= Beginning of Section =

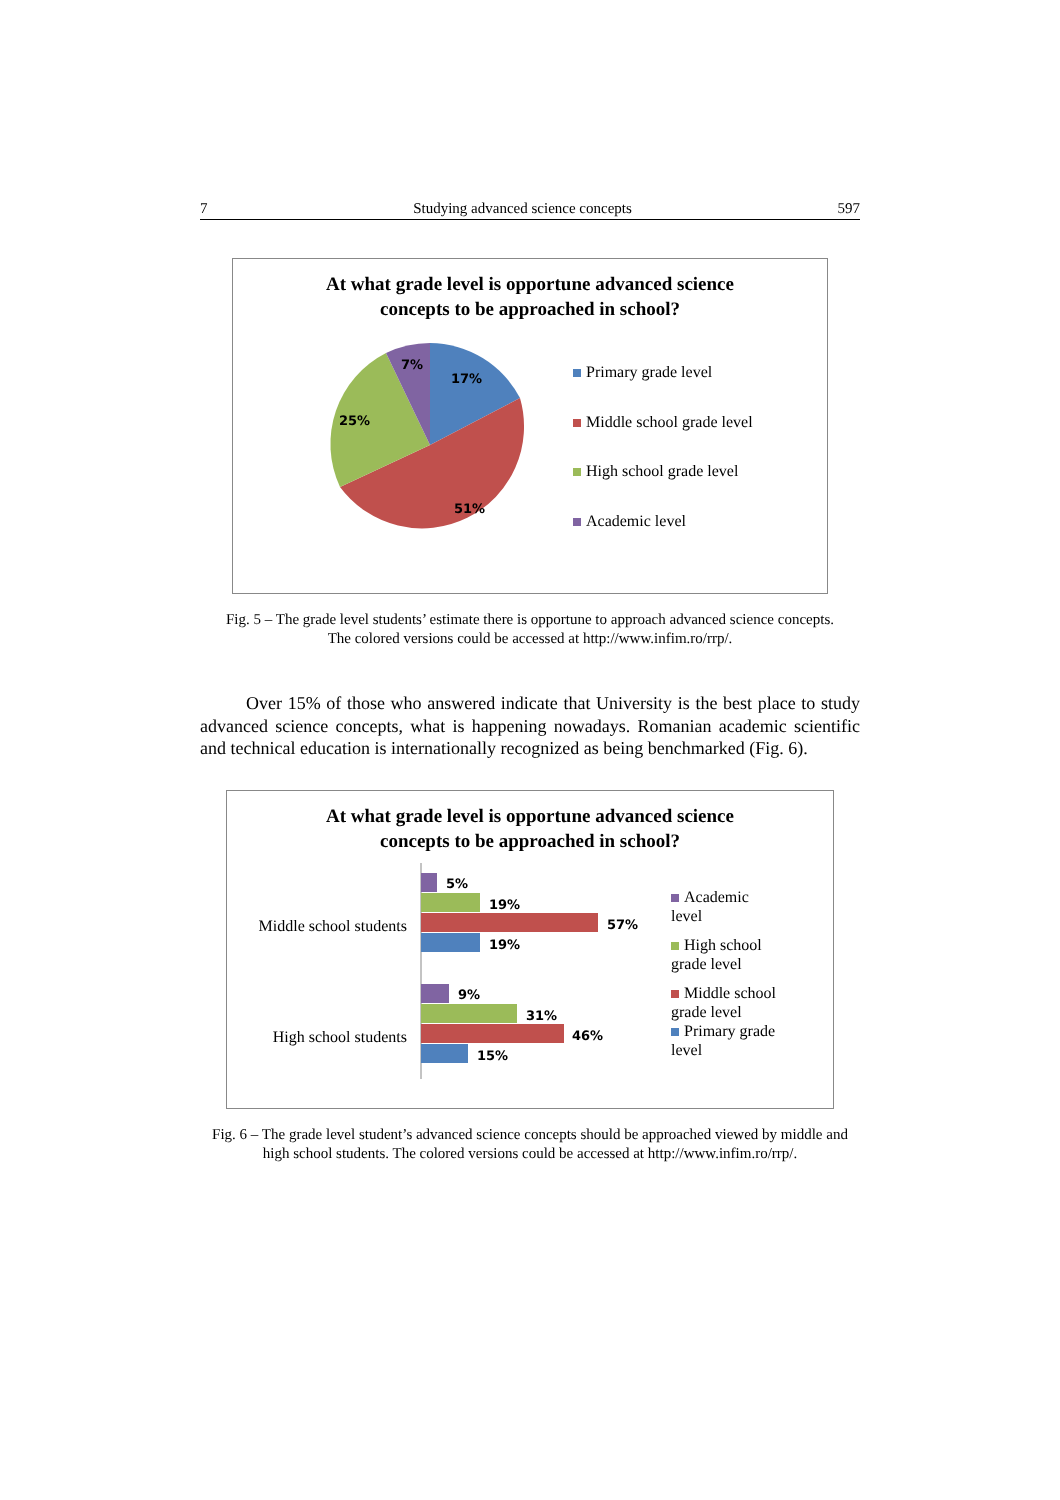7 Studying advanced science concepts 597
At what grade level is opportune advanced science
concepts to be approached in school?
17%
51%
25%
7%
Primary grade level
Middle school grade level
High school grade level
Academic level
Fig. 5 – The grade level students’ estimate there is opportune to approach advanced science concepts.
The colored versions could be accessed at http://www.infim.ro/rrp/.
Over 15% of those who answered indicate that University is the best place to study advanced science concepts, what is happening nowadays. Romanian academic scientific and technical education is internationally recognized as being benchmarked (Fig. 6).
At what grade level is opportune advanced science
concepts to be approached in school?
Middle school students
High school students
5%
19%
57%
19%
9%
31%
46%
15%
Academic level
High school grade level
Middle school grade level
Primary grade level
Fig. 6 – The grade level student’s advanced science concepts should be approached viewed by middle and high school students. The colored versions could be accessed at http://www.infim.ro/rrp/.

= End of Section =

> **Work order**
Excluding the pictures, transcribe all of the entries exactly.

> **Solution for this exercise**
7 Studying advanced science concepts 597
At what grade level is opportune advanced science
concepts to be approached in school?
17%
51%
25%
7%
Primary grade level
Middle school grade level
High school grade level
Academic level
Fig. 5 – The grade level students’ estimate there is opportune to approach advanced science concepts.
The colored versions could be accessed at http://www.infim.ro/rrp/.
Over 15% of those who answered indicate that University is the best place to study advanced science concepts, what is happening nowadays. Romanian academic scientific and technical education is internationally recognized as being benchmarked (Fig. 6).
At what grade level is opportune advanced science
concepts to be approached in school?
Middle school students
High school students
5%
19%
57%
19%
9%
31%
46%
15%
Academic level
High school grade level
Middle school grade level
Primary grade level
Fig. 6 – The grade level student’s advanced science concepts should be approached viewed by middle and high school students. The colored versions could be accessed at http://www.infim.ro/rrp/.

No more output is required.